Much of what will be considered as European art cinema, in addition to being part of a somewhat vague catch-all grouping, could perfectly justifiably be seen as elitist and complicit in a rather Eurocentric perspective on cinema. Even so, it remains the case that awareness of the body of work seen to fall beneath the umbrella concept employed here is important to anyone who may wish to study film. So, while it does not seek to underplay any negative features of the term, this book, nevertheless, argues for the importance of having an awareness of art cinema made in Europe over the past 100 years or so. Failing to explore the concept of art cinema, and the body of work that has in various senses been seen as art cinema, denies us the opportunity of engaging with some of the most profound insights and challenging questions raised by film texts.

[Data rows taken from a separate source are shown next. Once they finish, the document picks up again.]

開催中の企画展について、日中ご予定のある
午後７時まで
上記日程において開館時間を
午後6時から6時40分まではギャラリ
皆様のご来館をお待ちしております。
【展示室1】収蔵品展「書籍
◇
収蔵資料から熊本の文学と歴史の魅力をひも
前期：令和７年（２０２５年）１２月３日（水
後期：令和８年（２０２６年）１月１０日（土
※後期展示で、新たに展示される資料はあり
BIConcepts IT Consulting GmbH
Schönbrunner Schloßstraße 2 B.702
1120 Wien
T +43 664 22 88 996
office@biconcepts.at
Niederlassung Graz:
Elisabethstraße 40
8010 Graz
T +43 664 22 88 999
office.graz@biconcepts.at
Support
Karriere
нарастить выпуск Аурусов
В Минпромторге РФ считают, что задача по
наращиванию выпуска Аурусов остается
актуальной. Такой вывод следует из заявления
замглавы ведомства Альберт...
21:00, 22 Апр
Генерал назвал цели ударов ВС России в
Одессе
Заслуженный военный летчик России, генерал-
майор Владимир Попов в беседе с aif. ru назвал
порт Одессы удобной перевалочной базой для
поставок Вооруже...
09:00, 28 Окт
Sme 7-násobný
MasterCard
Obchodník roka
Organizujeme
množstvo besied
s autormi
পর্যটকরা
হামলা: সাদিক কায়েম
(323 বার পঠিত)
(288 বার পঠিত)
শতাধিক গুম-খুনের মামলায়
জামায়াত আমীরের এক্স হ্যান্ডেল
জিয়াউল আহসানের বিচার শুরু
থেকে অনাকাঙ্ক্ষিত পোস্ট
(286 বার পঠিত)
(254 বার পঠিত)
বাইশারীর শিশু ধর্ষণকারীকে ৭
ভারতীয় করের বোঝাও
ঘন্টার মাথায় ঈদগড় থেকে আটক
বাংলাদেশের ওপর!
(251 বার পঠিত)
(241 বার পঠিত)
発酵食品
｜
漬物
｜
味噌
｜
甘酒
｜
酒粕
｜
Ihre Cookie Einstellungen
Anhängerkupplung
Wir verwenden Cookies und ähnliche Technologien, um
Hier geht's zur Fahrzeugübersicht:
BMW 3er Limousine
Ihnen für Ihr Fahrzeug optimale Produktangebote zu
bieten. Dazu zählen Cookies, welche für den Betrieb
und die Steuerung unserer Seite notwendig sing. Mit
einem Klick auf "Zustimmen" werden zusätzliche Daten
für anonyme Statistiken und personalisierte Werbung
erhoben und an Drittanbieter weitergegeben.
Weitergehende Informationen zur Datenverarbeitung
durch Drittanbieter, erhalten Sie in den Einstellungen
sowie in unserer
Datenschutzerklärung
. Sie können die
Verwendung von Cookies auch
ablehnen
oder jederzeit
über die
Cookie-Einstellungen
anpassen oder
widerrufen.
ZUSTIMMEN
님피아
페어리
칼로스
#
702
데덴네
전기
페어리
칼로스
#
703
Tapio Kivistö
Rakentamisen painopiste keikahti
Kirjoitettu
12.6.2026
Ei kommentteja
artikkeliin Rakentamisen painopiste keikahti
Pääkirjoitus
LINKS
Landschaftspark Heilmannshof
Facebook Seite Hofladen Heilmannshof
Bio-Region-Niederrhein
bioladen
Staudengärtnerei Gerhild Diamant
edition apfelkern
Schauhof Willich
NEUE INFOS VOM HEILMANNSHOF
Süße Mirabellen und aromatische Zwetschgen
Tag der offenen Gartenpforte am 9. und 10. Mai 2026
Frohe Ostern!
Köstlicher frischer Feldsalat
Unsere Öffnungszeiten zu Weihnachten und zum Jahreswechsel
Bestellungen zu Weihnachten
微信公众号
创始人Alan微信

Following Bordwells approach to art cinema of the 1970s, given above, Janet Staiger has argued that both independent cinema and mainstream Hollywood have:
a definite historical existence
a set of conventions
implicit viewing procedures.
(2013, 22)
This book will consider the films under discussion here in relation to this same tripartite perspective. Staiger, we should note, is not under any illusion that some simple ideological split exists between the two forms of cinema she is discussing. Both independent films and Hollywood movies, she says:
exude fairly conservative ideologies as well as occasionally progressive ones. An alternative film practice, as with art cinema, does not guarantee better representation of women, or minorities, or social justice. In fact, often indie films reinforce sexism and racism, and revel in elitist viewing practices for the initiated cinephile.